Task brief
The answer must repeat every record exactly, with no pictures in it.

[Recorded data]
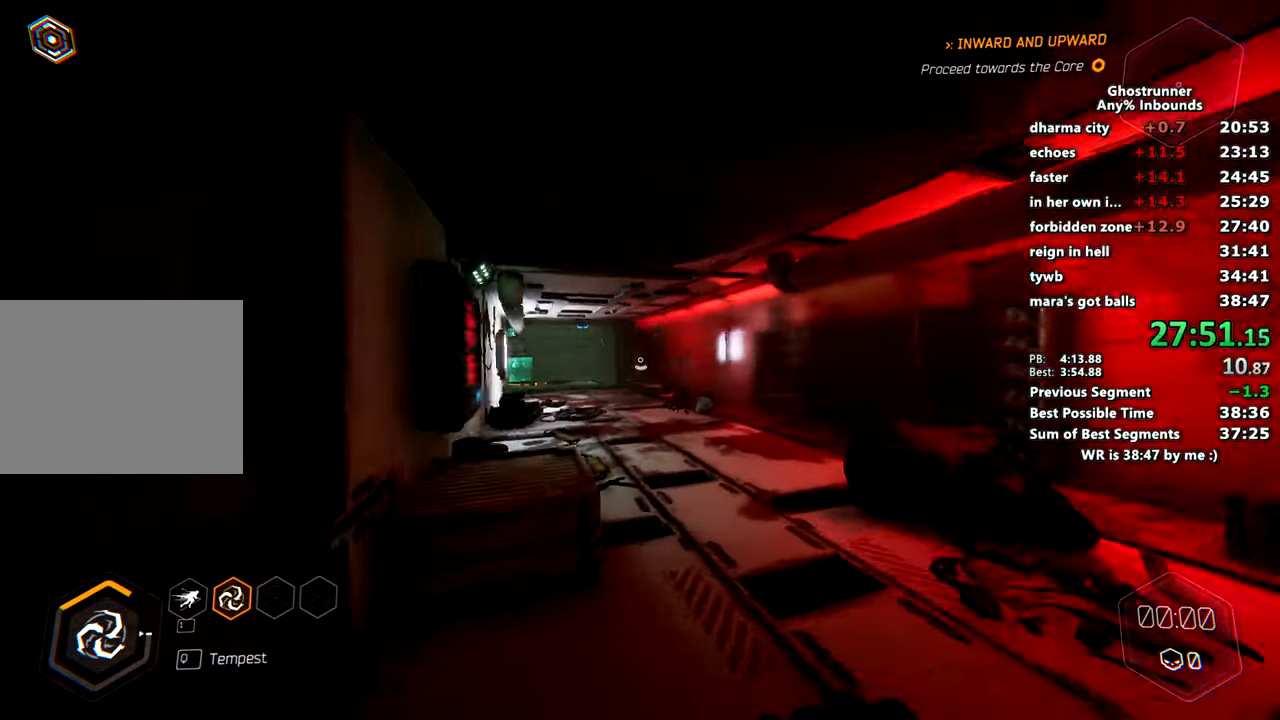
{"keys": ["w"], "mouse": ["right"], "events": [[50, "mouse_right", "up"], [100, "a", "down"], [283, "a", "up"], [417, "mouse_right", "down"]]}
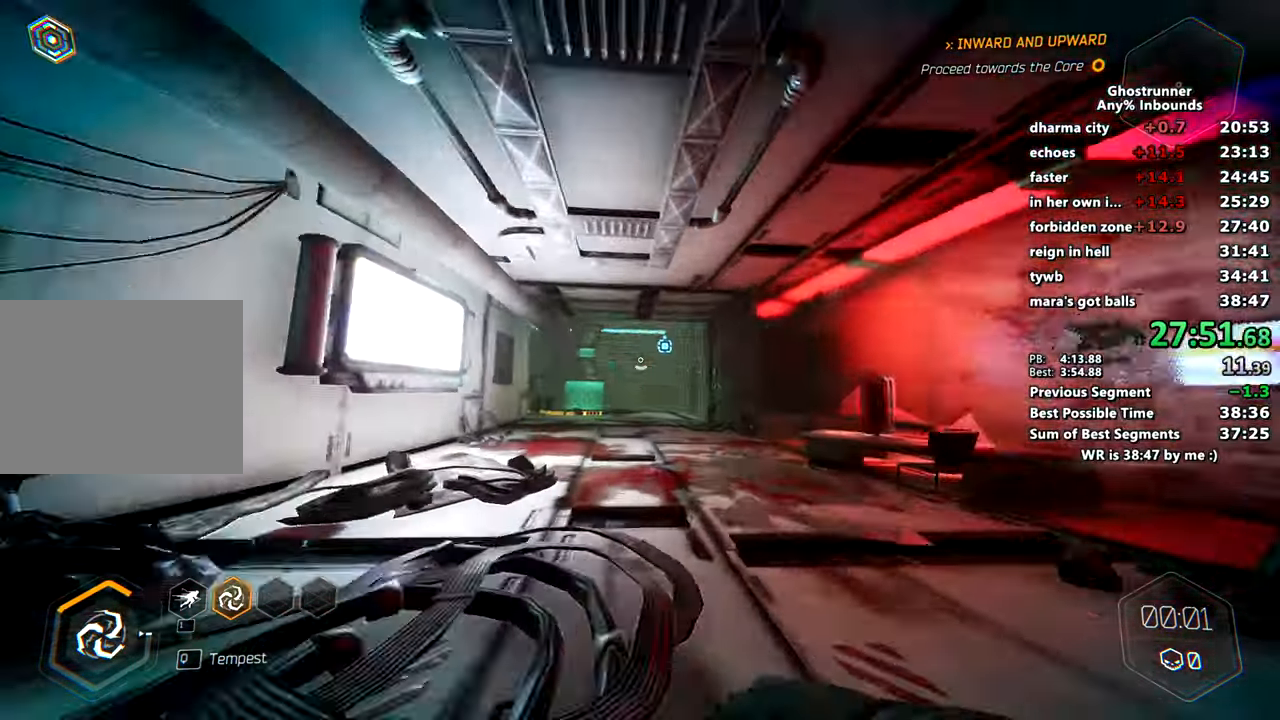
{"keys": ["w"], "mouse": []}
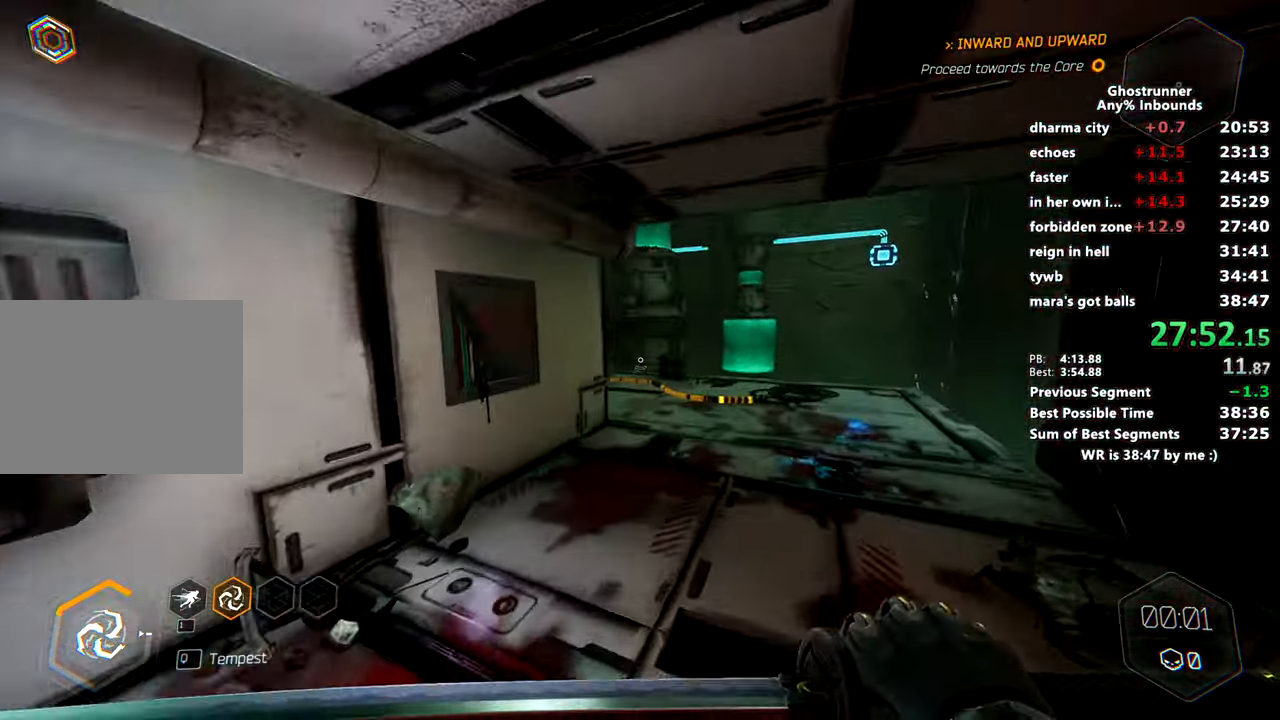
{"keys": ["w"], "mouse": [], "events": [[33, "d", "down"], [116, "d", "up"], [116, "mouse_right", "down"], [217, "d", "down"], [217, "mouse_right", "up"], [467, "d", "up"]]}
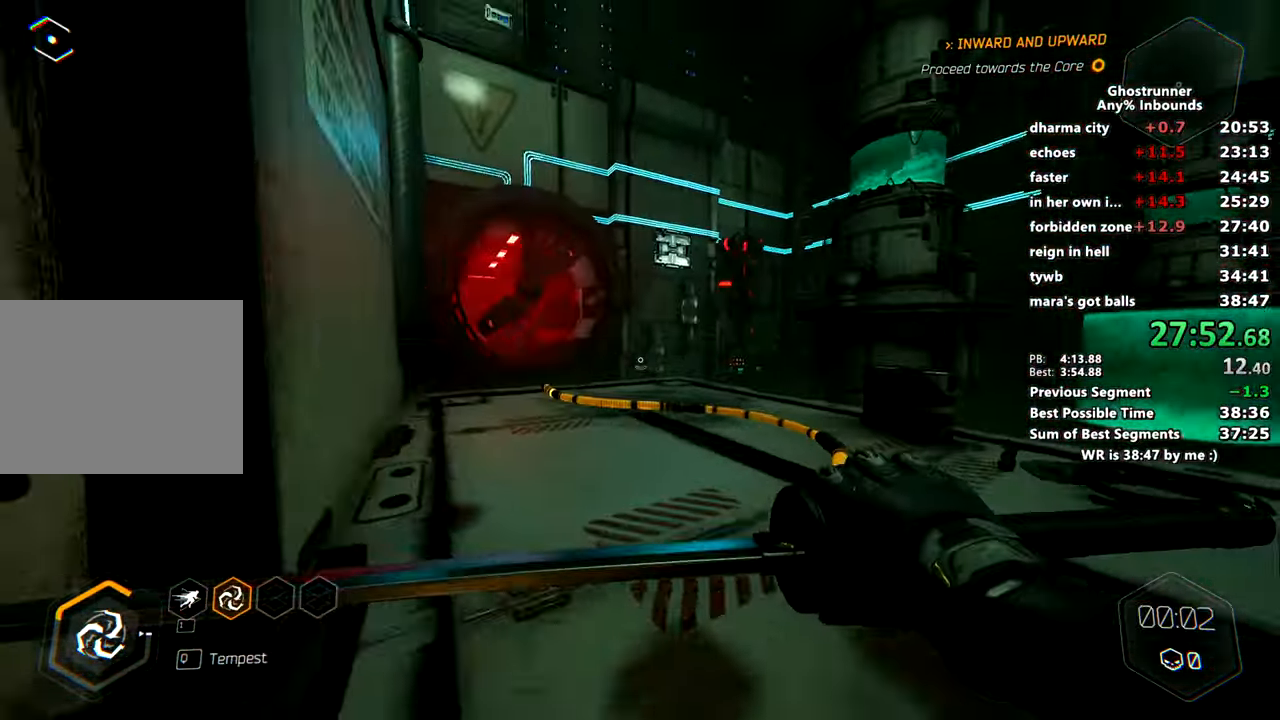
{"keys": ["space", "w", "x"], "mouse": ["right"], "events": [[184, "mouse_right", "down"], [384, "space", "down"], [384, "x", "down"]]}
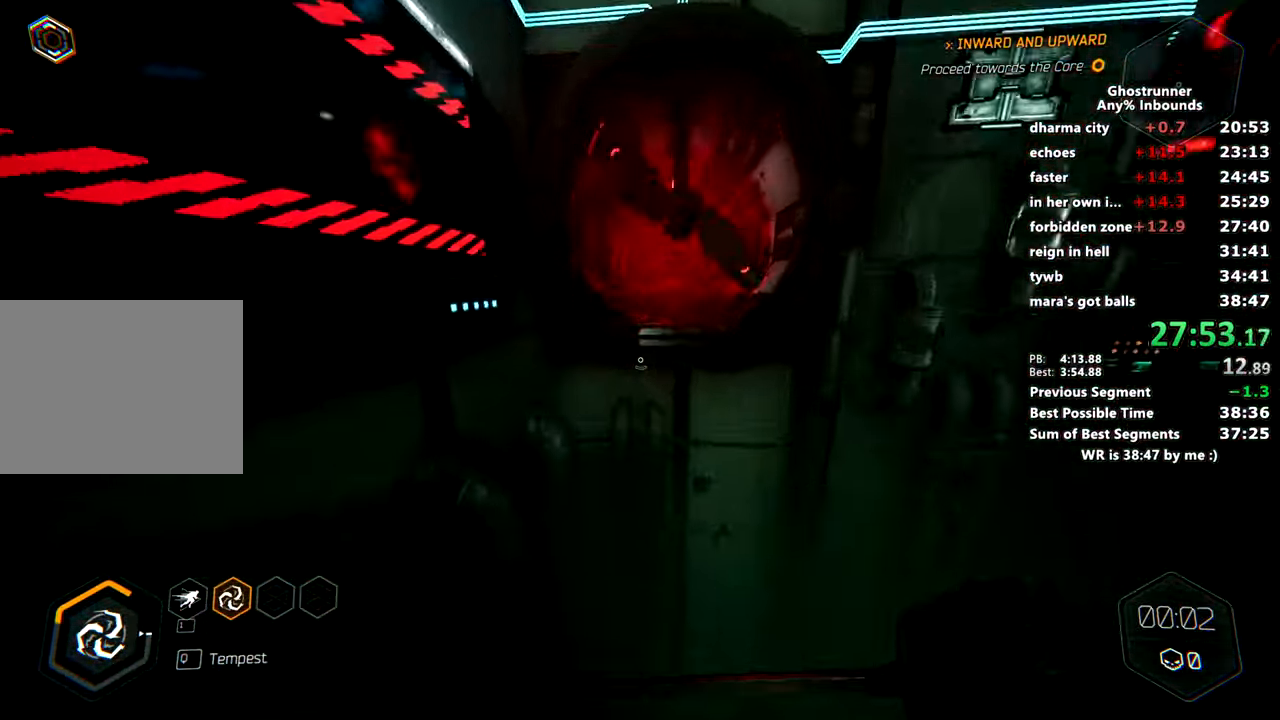
{"keys": ["d", "w"], "mouse": [], "events": [[16, "mouse_right", "up"], [16, "space", "up"], [16, "x", "up"], [200, "mouse_right", "down"], [250, "mouse_right", "up"], [300, "a", "down"], [383, "a", "up"], [484, "d", "down"]]}
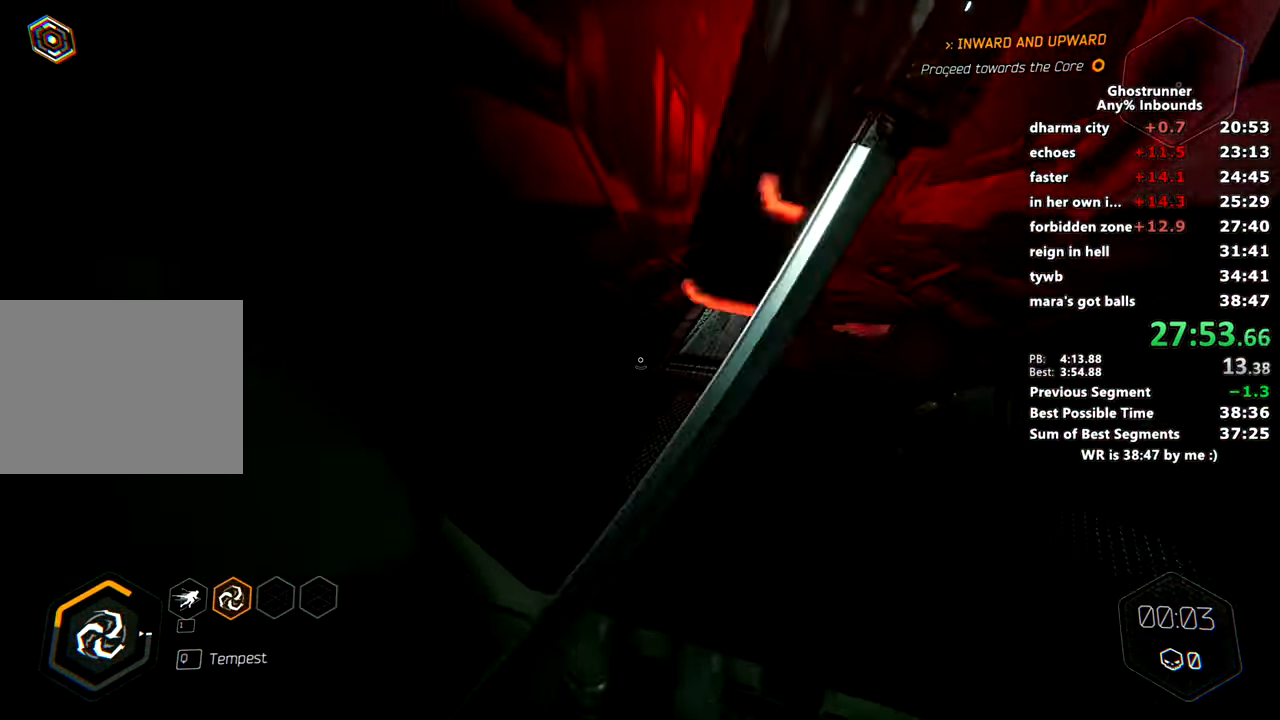
{"keys": ["w"], "mouse": [], "events": [[267, "d", "up"]]}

Your response
{"keys": ["w"], "mouse": ["right"], "events": [[50, "mouse_right", "up"], [100, "a", "down"], [283, "a", "up"], [417, "mouse_right", "down"]]}
{"keys": ["w"], "mouse": []}
{"keys": ["w"], "mouse": [], "events": [[33, "d", "down"], [116, "d", "up"], [116, "mouse_right", "down"], [217, "d", "down"], [217, "mouse_right", "up"], [467, "d", "up"]]}
{"keys": ["space", "w", "x"], "mouse": ["right"], "events": [[184, "mouse_right", "down"], [384, "space", "down"], [384, "x", "down"]]}
{"keys": ["d", "w"], "mouse": [], "events": [[16, "mouse_right", "up"], [16, "space", "up"], [16, "x", "up"], [200, "mouse_right", "down"], [250, "mouse_right", "up"], [300, "a", "down"], [383, "a", "up"], [484, "d", "down"]]}
{"keys": ["w"], "mouse": [], "events": [[267, "d", "up"]]}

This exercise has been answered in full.